Key performance indicators or KPIs are a simple and practical technique widely used to measure performance. They are often expressed in rates, ratios, averages, percentages. The challenge is to choose the KPIs that will drive action and challenge you to continually optimise your site to achieve your objectives. It is important to understand the difference between an interesting metric and an insightful KPI. Peterson, in his book, suggests:
KPIs should never be met with a blank stare. Ask yourself “If this number improves by 10% who should I congratulate?” and “If this number declines by 10% who do I need to scream at?” If you don’t have a good answer for both questions, likely the metric is interesting but not a key performance indicator.

How is the user activity data collected?
There are two distinct methods to collect user activity data:
Web server log files – Web servers are capable of logging “user requests”, or a user’s movements around a website. These files can be used to perform analysis and create reports on website traffic.
Tracking scripts inserted into web pages – With this approach a small java script is inserted into a web page and every time the page is downloaded into a user’s browser, this script executes itself, capturing information about the activity performed. Since the web page contains the tracking script, regardless of how it is served to the user, it will execute each time the page is downloaded on the user’s browser.

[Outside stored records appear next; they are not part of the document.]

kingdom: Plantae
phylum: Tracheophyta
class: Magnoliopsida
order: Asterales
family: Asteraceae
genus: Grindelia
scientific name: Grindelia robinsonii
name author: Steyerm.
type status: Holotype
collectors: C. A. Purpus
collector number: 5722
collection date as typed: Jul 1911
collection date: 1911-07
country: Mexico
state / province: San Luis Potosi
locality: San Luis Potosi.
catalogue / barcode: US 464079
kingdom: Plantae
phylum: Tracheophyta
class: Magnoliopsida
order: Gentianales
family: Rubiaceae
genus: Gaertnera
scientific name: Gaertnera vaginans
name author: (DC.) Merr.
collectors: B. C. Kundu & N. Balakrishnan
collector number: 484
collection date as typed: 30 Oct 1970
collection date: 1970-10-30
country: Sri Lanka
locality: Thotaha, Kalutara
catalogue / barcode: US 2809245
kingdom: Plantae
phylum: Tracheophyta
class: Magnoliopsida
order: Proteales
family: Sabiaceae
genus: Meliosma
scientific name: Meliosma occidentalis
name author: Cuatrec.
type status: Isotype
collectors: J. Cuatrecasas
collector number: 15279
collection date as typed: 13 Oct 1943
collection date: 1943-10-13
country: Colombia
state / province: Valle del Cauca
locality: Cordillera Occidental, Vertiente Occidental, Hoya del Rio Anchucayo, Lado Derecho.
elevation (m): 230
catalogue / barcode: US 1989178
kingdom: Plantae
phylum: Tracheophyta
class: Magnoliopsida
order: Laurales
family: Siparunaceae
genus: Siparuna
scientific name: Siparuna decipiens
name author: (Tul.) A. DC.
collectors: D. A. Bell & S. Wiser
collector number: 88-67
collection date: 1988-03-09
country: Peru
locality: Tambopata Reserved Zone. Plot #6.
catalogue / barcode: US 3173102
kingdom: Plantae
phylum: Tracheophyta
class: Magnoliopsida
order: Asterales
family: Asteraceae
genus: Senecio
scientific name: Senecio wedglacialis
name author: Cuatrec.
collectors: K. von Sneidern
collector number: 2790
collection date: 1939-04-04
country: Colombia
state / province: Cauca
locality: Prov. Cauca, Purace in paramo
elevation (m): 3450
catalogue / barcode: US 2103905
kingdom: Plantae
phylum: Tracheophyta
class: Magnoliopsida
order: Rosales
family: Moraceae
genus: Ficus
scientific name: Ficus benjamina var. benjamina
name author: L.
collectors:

Standard user activity data can be enriched through:
URL tracking parameters – Tracking parameters are added to a web page’s URL so you can collect additional information about site usage. For example. to understand what the users are searching for, you can put the keywords being searched for into the URL of the search results page. That result page’s URL will then look like this: “search_results.html?keyword=public holidays”.
Cookies - Cookies are small packets of data deposited on the computer hard disk of the user when the person visits a website. Cookies can contain all sorts of information, such as visitor's unique identification number for that site; the last time that person visited the site and so on. Your web analytics solution can be configured to detect the cookie for identifying returning users and read its content for more advanced reporting such as recency of a visit.
Online forms - Forms often constitute low-cost/high-value interaction points for websites. They are part of shopping carts, they facilitate many online processes such as applications, subscriptions, registrations, or they are simply used to seek feedback. Your web analytics solution can be configured to capture certain information collected from web forms through custom fields for more advanced reporting such as demographic profiling.

Qualitative data
In Web Analytics, to understand the ‘why’ behind an issue revealed by quantitative data, we turn to qualitative data. Sources of qualitative data include:
Surveys – Online or offline surveys are one way to capture information on what customers think and how they feel.
Web Site Testing – Testing could take place in a lab or online where participants are asked to undertake a task

How web analytics tools identify users?
Web analytics tools need a way of identifying users to be able to report on user sessions (also referred to as visits). There are different techniques to identify users such as IP addresses, user agent and IP address combination, cookies, authenticated user. Nowadays, the most common user identification technique is via cookies which are small packets of data that are usually deposited on the computer hard disk of the user when the person visits a website.
There are several types of cookies:
First Party Cookie is served from the website being visited.
Third Party Cookie is served by a third party organisation such as ad agencies or web analytics vendors on behalf of the website being visited.
Session Cookie is not saved to the computer and expires at the end of the session.
Increased cookie blocking and deletion practices whereby users configure their browsers to not accept the cookie or manually remove cookies from their computers presents a challenge for web analytics tools to accurately identify users.